L'aggregazione di social network vista da Redmond: far convergere informazioni dalla fonti più diverse, da condividere con chi si vuole

Roma – Si chiama Spindex ed è il nuovo servizio preannunciato dai laboratori Microsoft Future Social Experiences (FUSE): l’idea è quella dell’aggregazione dei social-media in un’unica piattaforma, in modo da razionalizzare e rendere maggiormente esplorabili i social network.

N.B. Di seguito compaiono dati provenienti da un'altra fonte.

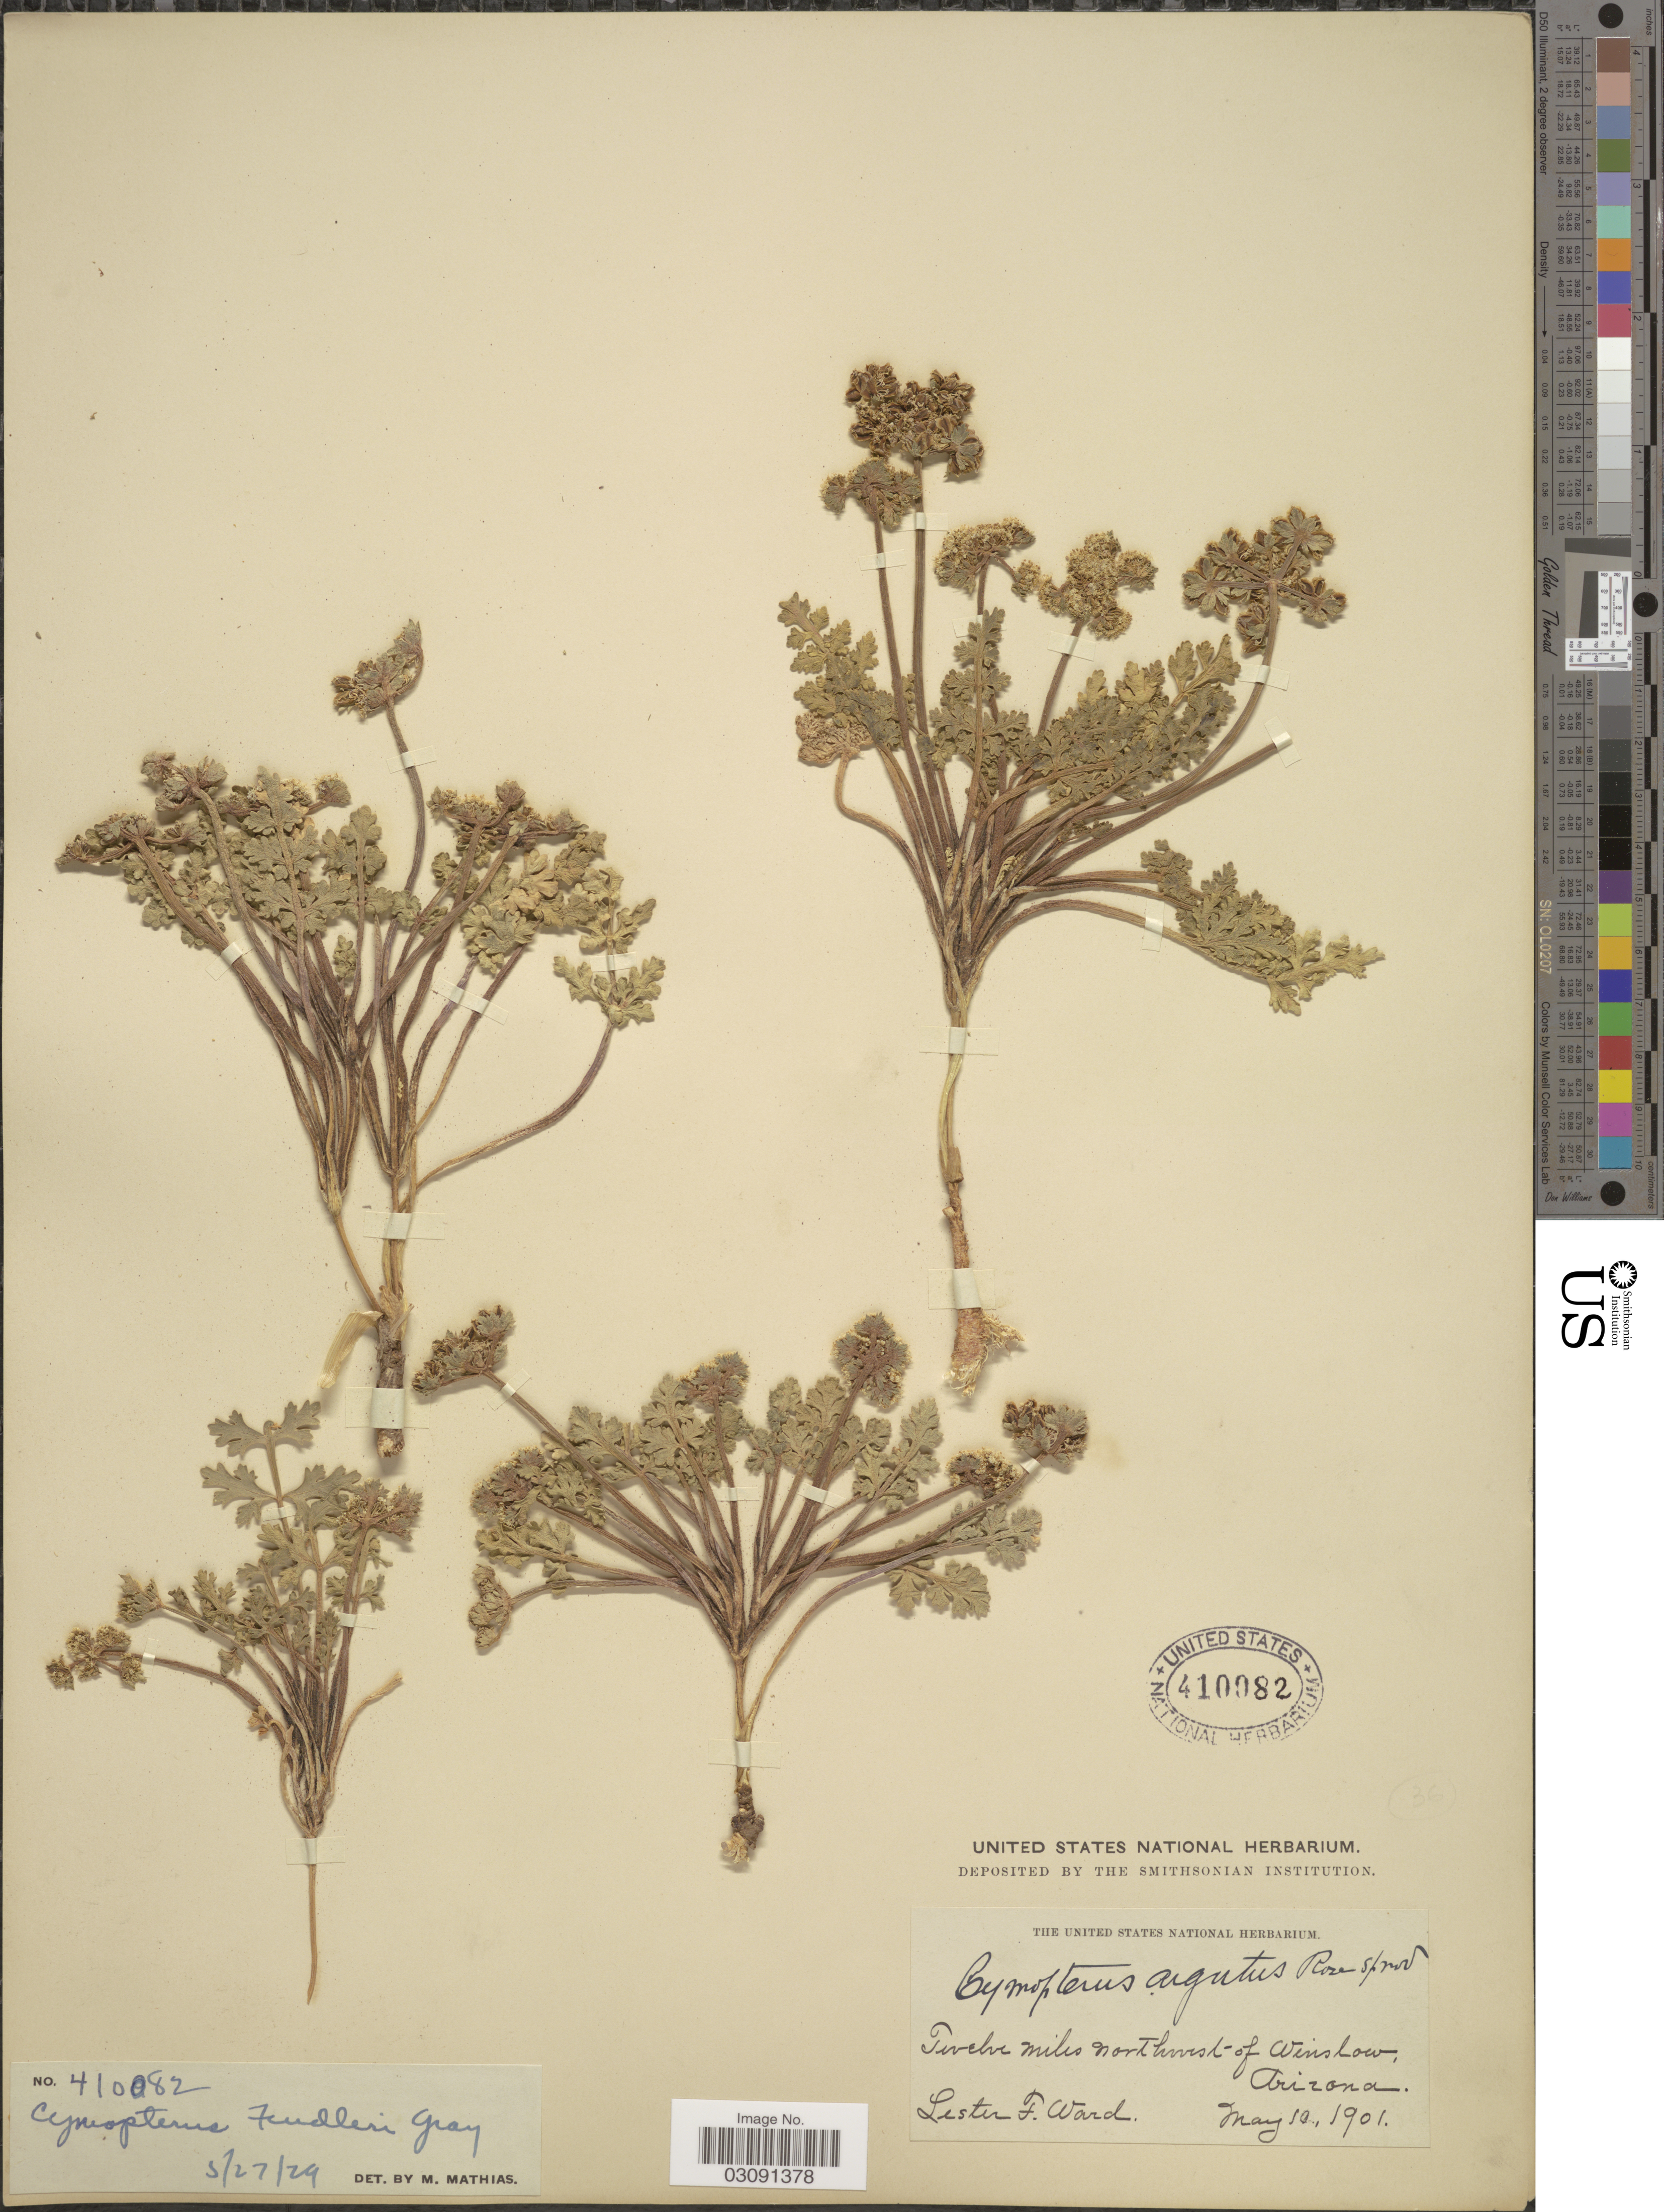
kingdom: Plantae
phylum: Tracheophyta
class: Magnoliopsida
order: Apiales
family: Apiaceae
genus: Cymopterus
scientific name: Cymopterus fendleri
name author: A. Gray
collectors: L. F. Ward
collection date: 1901-05-10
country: United States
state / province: Arizona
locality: Twelve miles northwest of Winslow.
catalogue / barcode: US 410082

Lili Cheng, a capo dei laboratori FUSE, ha presentato il nuovo strumento con l’ottimismo riservato ai tentativi più ambiziosi “in pratica lo chiamiamo il progetto impossibile”, ha detto.
Spindex sarebbe un crocevia, oltre che per Facebook e Twitter, anche per i feed RSS, il servizio di appunti online Evernote e il motore di ricerca di casa Bing. Il modello sembra quello di servizi come Tweetdeck, che permette di connettersi a Twitter, Facebook, Linkedin e MySpace.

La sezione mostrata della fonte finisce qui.